Records provided START
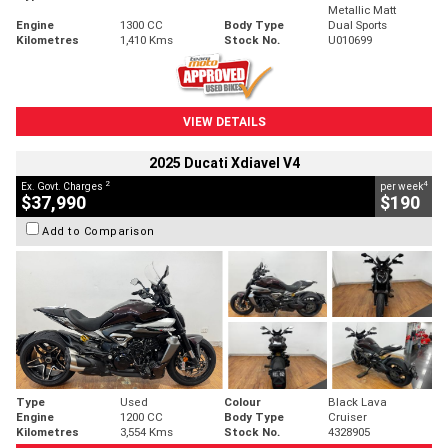
Metallic Matt
Engine
1300 CC
Body Type
Dual Sports
Kilometres
1,410 Kms
Stock No.
U010699
VIEW DETAILS
2025 Ducati Xdiavel V4
2
4
Ex. Govt. Charges
per week
$37,990
$190
Add to Comparison
Type
Used
Colour
Black Lava
Engine
1200 CC
Body Type
Cruiser
Kilometres
3,554 Kms
Stock No.
4328905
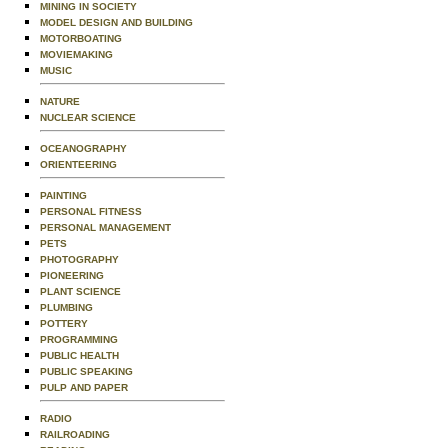
MINING IN SOCIETY
MODEL DESIGN AND BUILDING
MOTORBOATING
MOVIEMAKING
MUSIC
NATURE
NUCLEAR SCIENCE
OCEANOGRAPHY
ORIENTEERING
PAINTING
PERSONAL FITNESS
PERSONAL MANAGEMENT
PETS
PHOTOGRAPHY
PIONEERING
PLANT SCIENCE
PLUMBING
POTTERY
PROGRAMMING
PUBLIC HEALTH
PUBLIC SPEAKING
PULP AND PAPER
RADIO
RAILROADING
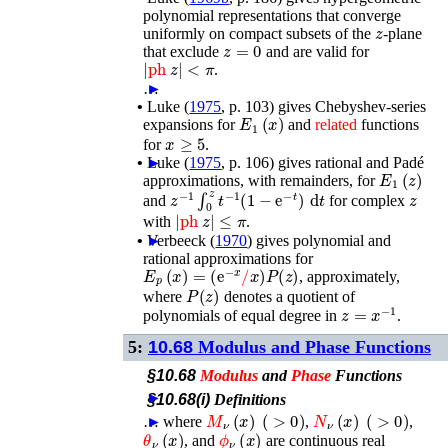
polynomial representations that converge
z
uniformly on compact subsets of the
-plane
z
=
0
that exclude
and are valid for
|
ph
z
|
<
π
.
…
►
•
Luke (
1975
, p. 103)
gives Chebyshev-series
E
1
(
x
)
expansions for
and
related
functions
x
≥
5
for
.
•
►
Luke (
1975
, p. 106)
gives rational and Padé
E
1
(
z
)
approximations, with remainders, for
z
−
1
∫
0
z
t
−
1
(
1
−
e
−
t
)
d
t
z
and
for complex
|
ph
z
|
≤
π
with
.
•
►
Verbeeck (
1970
)
gives polynomial and
rational approximations for
E
p
(
x
)
=
(
e
−
x
/
x
)
P
(
z
)
, approximately,
P
(
z
)
where
denotes a quotient of
z
=
x
−
1
polynomials of equal degree in
.
5:
10.68
Modulus and Phase Functions
§10.68
Modulus
and
Phase
Functions
►
§10.68(i)
Definitions
M
ν
(
x
)
(
>
0
)
N
ν
(
x
)
(
>
0
)
…
►
where
,
,
θ
ν
(
x
)
ϕ
ν
(
x
)
, and
are continuous real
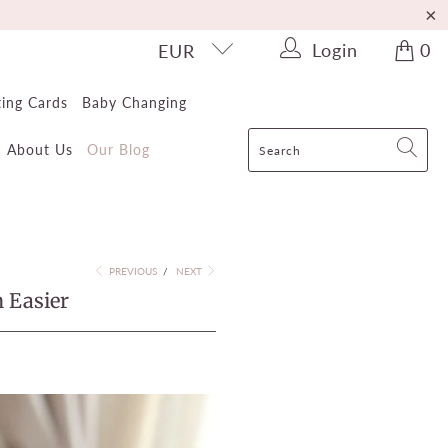
Login
0
EUR
ting Cards
Baby Changing
About Us
Our Blog
PREVIOUS
/
NEXT
 Easier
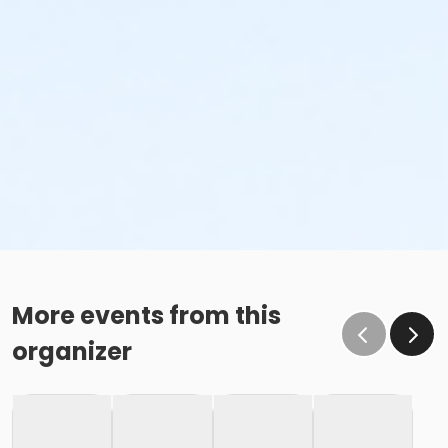
More events from this
organizer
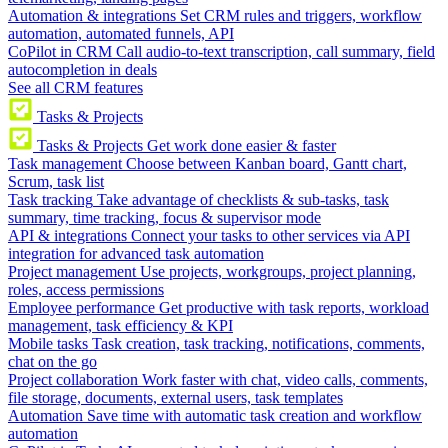
Automation & integrations
Set CRM rules and triggers, workflow
automation, automated funnels, API
CoPilot in CRM
Call audio-to-text transcription, call summary, field
autocompletion in deals
See all CRM features
Tasks & Projects
Tasks & Projects
Get work done easier & faster
Task management
Choose between Kanban board, Gantt chart,
Scrum, task list
Task tracking
Take advantage of checklists & sub-tasks, task
summary, time tracking, focus & supervisor mode
API & integrations
Connect your tasks to other services via API
integration for advanced task automation
Project management
Use projects, workgroups, project planning,
roles, access permissions
Employee performance
Get productive with task reports, workload
management, task efficiency & KPI
Mobile tasks
Task creation, task tracking, notifications, comments,
chat on the go
Project collaboration
Work faster with chat, video calls, comments,
file storage, documents, external users, task templates
Automation
Save time with automatic task creation and workflow
automation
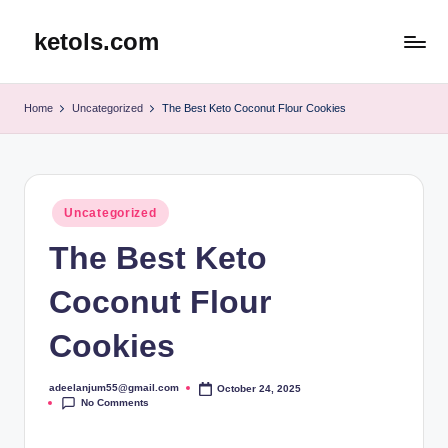
ketols.com
Skip
to
content
Home
Uncategorized
The Best Keto Coconut Flour Cookies
Posted
Uncategorized
in
The Best Keto
Coconut Flour
Cookies
adeelanjum55@gmail.com
October 24, 2025
Posted
No Comments
by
Records provided END
§ **Written task**: Reproduce all of the rows above, replacing each occurrence of "Kilometres" with "Odometer" and leaving everything else unchanged. Omit the pictures from the answer.

§ **The answer**:
Metallic Matt
Engine
1300 CC
Body Type
Dual Sports
Odometer
1,410 Kms
Stock No.
U010699
VIEW DETAILS
2025 Ducati Xdiavel V4
2
4
Ex. Govt. Charges
per week
$37,990
$190
Add to Comparison
Type
Used
Colour
Black Lava
Engine
1200 CC
Body Type
Cruiser
Odometer
3,554 Kms
Stock No.
4328905
MINING IN SOCIETY
MODEL DESIGN AND BUILDING
MOTORBOATING
MOVIEMAKING
MUSIC
NATURE
NUCLEAR SCIENCE
OCEANOGRAPHY
ORIENTEERING
PAINTING
PERSONAL FITNESS
PERSONAL MANAGEMENT
PETS
PHOTOGRAPHY
PIONEERING
PLANT SCIENCE
PLUMBING
POTTERY
PROGRAMMING
PUBLIC HEALTH
PUBLIC SPEAKING
PULP AND PAPER
RADIO
RAILROADING
polynomial representations that converge
z
uniformly on compact subsets of the
-plane
z
=
0
that exclude
and are valid for
|
ph
z
|
<
π
.
…
►
•
Luke (
1975
, p. 103)
gives Chebyshev-series
E
1
(
x
)
expansions for
and
related
functions
x
≥
5
for
.
•
►
Luke (
1975
, p. 106)
gives rational and Padé
E
1
(
z
)
approximations, with remainders, for
z
−
1
∫
0
z
t
−
1
(
1
−
e
−
t
)
d
t
z
and
for complex
|
ph
z
|
≤
π
with
.
•
►
Verbeeck (
1970
)
gives polynomial and
rational approximations for
E
p
(
x
)
=
(
e
−
x
/
x
)
P
(
z
)
, approximately,
P
(
z
)
where
denotes a quotient of
z
=
x
−
1
polynomials of equal degree in
.
5:
10.68
Modulus and Phase Functions
§10.68
Modulus
and
Phase
Functions
►
§10.68(i)
Definitions
M
ν
(
x
)
(
>
0
)
N
ν
(
x
)
(
>
0
)
…
►
where
,
,
θ
ν
(
x
)
ϕ
ν
(
x
)
, and
are continuous real
Login
0
EUR
ting Cards
Baby Changing
About Us
Our Blog
PREVIOUS
/
NEXT
 Easier
More events from this
organizer
Automation & integrations
Set CRM rules and triggers, workflow
automation, automated funnels, API
CoPilot in CRM
Call audio-to-text transcription, call summary, field
autocompletion in deals
See all CRM features
Tasks & Projects
Tasks & Projects
Get work done easier & faster
Task management
Choose between Kanban board, Gantt chart,
Scrum, task list
Task tracking
Take advantage of checklists & sub-tasks, task
summary, time tracking, focus & supervisor mode
API & integrations
Connect your tasks to other services via API
integration for advanced task automation
Project management
Use projects, workgroups, project planning,
roles, access permissions
Employee performance
Get productive with task reports, workload
management, task efficiency & KPI
Mobile tasks
Task creation, task tracking, notifications, comments,
chat on the go
Project collaboration
Work faster with chat, video calls, comments,
file storage, documents, external users, task templates
Automation
Save time with automatic task creation and workflow
automation
ketols.com
Skip
to
content
Home
Uncategorized
The Best Keto Coconut Flour Cookies
Posted
Uncategorized
in
The Best Keto
Coconut Flour
Cookies
adeelanjum55@gmail.com
October 24, 2025
Posted
No Comments
by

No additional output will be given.